Part of what made their first several albums so entertaining was both that unique counterpoint and, well, they were kinda fun. There was a joie de vivre in the way Meloy sang “joie de vivre” on his first album in his signature voice that turned every simple vowel into a triphthong. Lovesick soldiers, chimbly sweeps, lovers’ suicide, a mom whoring herself out for money to a ship of sailors: It was nothing if not entertaining.
Now the Decemberists seem wrapped up in themselves, wistful and mature, careful not to become caricatures while also trying to push their sound forward. The one new impulse they find here is meta songwriting. In some world it might be fun to hear a band sing about how they “had to change some” to keep those bookish fans and put in a cute line about selling out for Axe shampoo, but turns out it’s quite a bit more grating than the errant Victorian quirk. That’s how the album opens, “The Singer Addresses His Audience”, with another kind of cuteness and it’s hardly any fun at all.

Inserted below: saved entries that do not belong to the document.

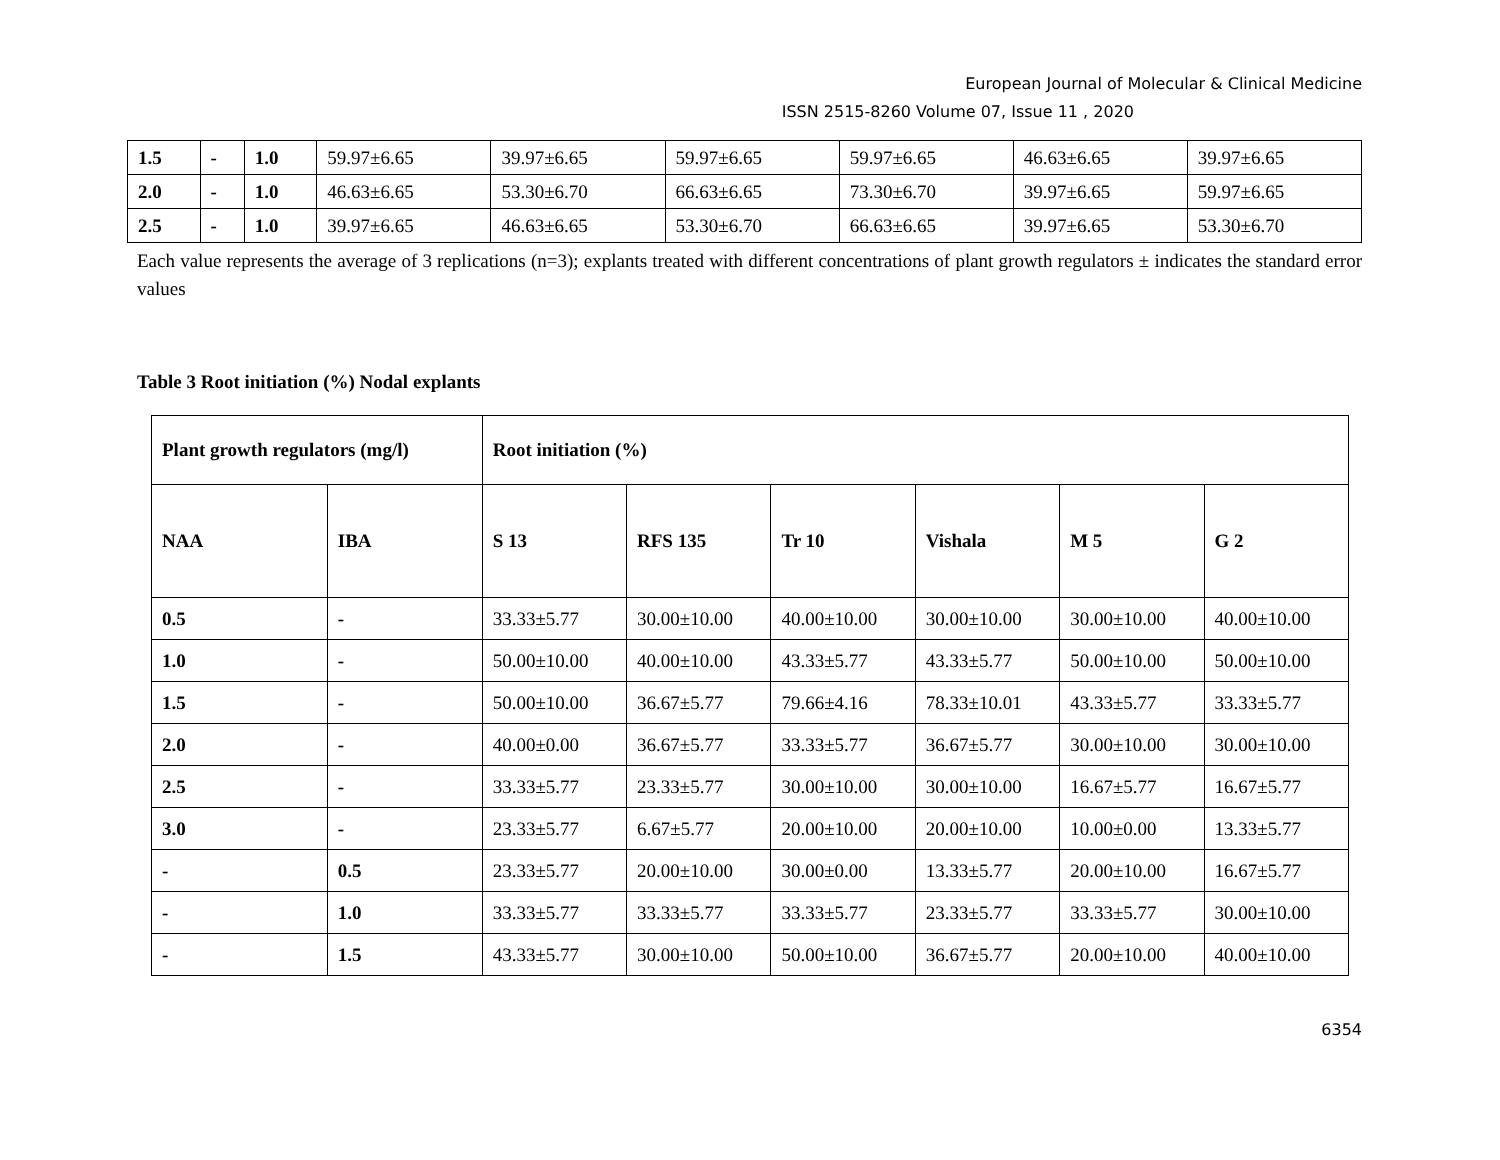European Journal of Molecular & Clinical Medicine
ISSN 2515-8260 Volume 07, Issue 11 , 2020
| 1.5 | - | 1.0 | 59.97±6.65 | 39.97±6.65 | 59.97±6.65 | 59.97±6.65 | 46.63±6.65 | 39.97±6.65 |
| 2.0 | - | 1.0 | 46.63±6.65 | 53.30±6.70 | 66.63±6.65 | 73.30±6.70 | 39.97±6.65 | 59.97±6.65 |
| 2.5 | - | 1.0 | 39.97±6.65 | 46.63±6.65 | 53.30±6.70 | 66.63±6.65 | 39.97±6.65 | 53.30±6.70 |
Each value represents the average of 3 replications (n=3); explants treated with different concentrations of plant growth regulators ± indicates the standard error values
Table 3 Root initiation (%) Nodal explants
| Plant growth regulators (mg/l) | | Root initiation (%) | | | | | |
| --- | --- | --- | --- | --- | --- | --- | --- |
| NAA | IBA | S 13 | RFS 135 | Tr 10 | Vishala | M 5 | G 2 |
| 0.5 | - | 33.33±5.77 | 30.00±10.00 | 40.00±10.00 | 30.00±10.00 | 30.00±10.00 | 40.00±10.00 |
| 1.0 | - | 50.00±10.00 | 40.00±10.00 | 43.33±5.77 | 43.33±5.77 | 50.00±10.00 | 50.00±10.00 |
| 1.5 | - | 50.00±10.00 | 36.67±5.77 | 79.66±4.16 | 78.33±10.01 | 43.33±5.77 | 33.33±5.77 |
| 2.0 | - | 40.00±0.00 | 36.67±5.77 | 33.33±5.77 | 36.67±5.77 | 30.00±10.00 | 30.00±10.00 |
| 2.5 | - | 33.33±5.77 | 23.33±5.77 | 30.00±10.00 | 30.00±10.00 | 16.67±5.77 | 16.67±5.77 |
| 3.0 | - | 23.33±5.77 | 6.67±5.77 | 20.00±10.00 | 20.00±10.00 | 10.00±0.00 | 13.33±5.77 |
| - | 0.5 | 23.33±5.77 | 20.00±10.00 | 30.00±0.00 | 13.33±5.77 | 20.00±10.00 | 16.67±5.77 |
| - | 1.0 | 33.33±5.77 | 33.33±5.77 | 33.33±5.77 | 23.33±5.77 | 33.33±5.77 | 30.00±10.00 |
| - | 1.5 | 43.33±5.77 | 30.00±10.00 | 50.00±10.00 | 36.67±5.77 | 20.00±10.00 | 40.00±10.00 |
6354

The self-reflexive angle comes up again on “Anti-Summersong”, a reference to their “Summersong” from The Crane Wife. “I’m not going on just to sing another sing-a-long, suicide song,” Meloy sings, a flippant but not entirely serious jibe at his past. The tune is orchestrated like a traditional Stephen Foster folk tune, with square fiddle lines, a little banjo, a plucked acoustic guitar, and a true Americana harmonica solo. It’s more of the same roots feel they put to work on The King Is Dead, but everything feels a little paler and undercooked. The band’s live-tracking and Meloy’s plea to just move on from his past attempt to break new ground, but outside of a few lite rafter shakers, so much of what may pass for tuneful songwriting here is mostly just pleasant and formless outlines of songs.

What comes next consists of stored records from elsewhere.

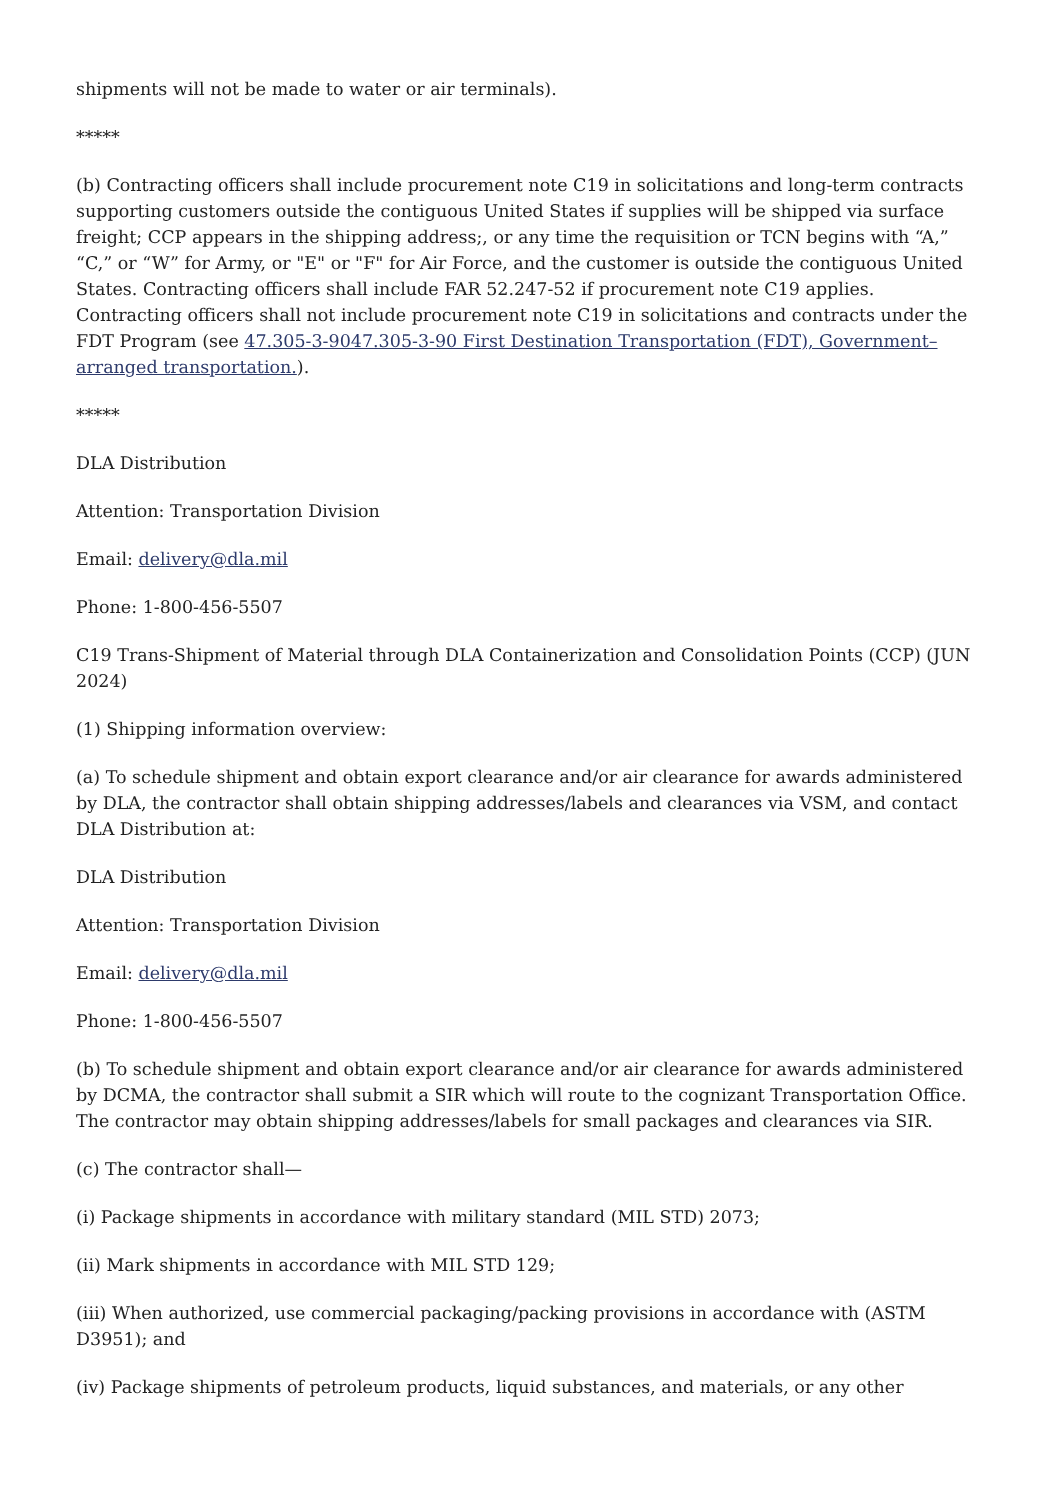shipments will not be made to water or air terminals).
*****
(b) Contracting officers shall include procurement note C19 in solicitations and long-term contracts supporting customers outside the contiguous United States if supplies will be shipped via surface freight; CCP appears in the shipping address;, or any time the requisition or TCN begins with “A,” “C,” or “W” for Army, or "E" or "F" for Air Force, and the customer is outside the contiguous United States. Contracting officers shall include FAR 52.247-52 if procurement note C19 applies. Contracting officers shall not include procurement note C19 in solicitations and contracts under the FDT Program (see 47.305-3-9047.305-3-90 First Destination Transportation (FDT), Government–arranged transportation.).
*****
DLA Distribution
Attention: Transportation Division
Email: delivery@dla.mil
Phone: 1-800-456-5507
C19 Trans-Shipment of Material through DLA Containerization and Consolidation Points (CCP) (JUN 2024)
(1) Shipping information overview:
(a) To schedule shipment and obtain export clearance and/or air clearance for awards administered by DLA, the contractor shall obtain shipping addresses/labels and clearances via VSM, and contact DLA Distribution at:
DLA Distribution
Attention: Transportation Division
Email: delivery@dla.mil
Phone: 1-800-456-5507
(b) To schedule shipment and obtain export clearance and/or air clearance for awards administered by DCMA, the contractor shall submit a SIR which will route to the cognizant Transportation Office. The contractor may obtain shipping addresses/labels for small packages and clearances via SIR.
(c) The contractor shall—
(i) Package shipments in accordance with military standard (MIL STD) 2073;
(ii) Mark shipments in accordance with MIL STD 129;
(iii) When authorized, use commercial packaging/packing provisions in accordance with (ASTM D3951); and
(iv) Package shipments of petroleum products, liquid substances, and materials, or any other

But they had to change, and Meloy doesn’t want to sing about lovers’ suicide pacts anymore, so we get Meloy the dreamer, Meloy the ponderous, Meloy the contemplative. Some tracks are more autobiographical, like the literally effortless “Lake Song”, recalling a snapshot of lakeside love when Meloy was 17 and “terminally fey.” The only anchor to its saccharine lines (“You were full and sweet as honeydew”) is an acoustic guitar strumming in a rhythm that was perfected by kids in college dorm rooms years ago. It’s followed immediately by “Till the Water’s All Long Gone”, a narrative-based tune that wanders around in 6/8 and is quite possibly about protecting the fountain of youth from a tribe of hill folk.
Those big sing-a-longs of the past now scan more power pop and less sea shanty. “Make You Better” might as well be the New Pornographers, especially with the use of Kelly Hogan and Rachel Flotard as back-up vocalists, who add beautiful harmonies at the climax. The band has never lacked the musical bona fides to write a great anthem. And here it’s not a macabre, smirking tale about military wives or some Spanish monarch, but a song about how prescribing love is by no means a way to fix our own problems. You start to see Meloy himself more than ever, and it’s at once refreshing and a little unsettling how much he still hides behind poeticism.
But the failure of this album, in addition to being overlong and under-ambitious, is the idea that maturity should beget lazy, hammock songs. Some songs were written as long as four years ago, just after The King Is Dead. There’s pleasure in feeling time pass on the album, but it passes so slowly, and at some points, interminably. The pro forma folk-rock of the entire thing is a slog. Of course the marks of the Decemberists are still there: A nod to Tennyson (“Cavalry Captain”), a lazy obsession with style (for things are both ill- and misbegotten), a healthy vocabulary (prevaricate, sibylline, eidolon), and the cheeky and bawdy song about oral sex (“Philomena”). But gone is the wild-eyed, fearless, nerdy-ass band who once said “fuck it we’re gonna do a 10-minute song about a revenge-murder inside whale.” To borrow a theme from the album, this is the part of the the Decemberists’ story where you skim to the next chapter.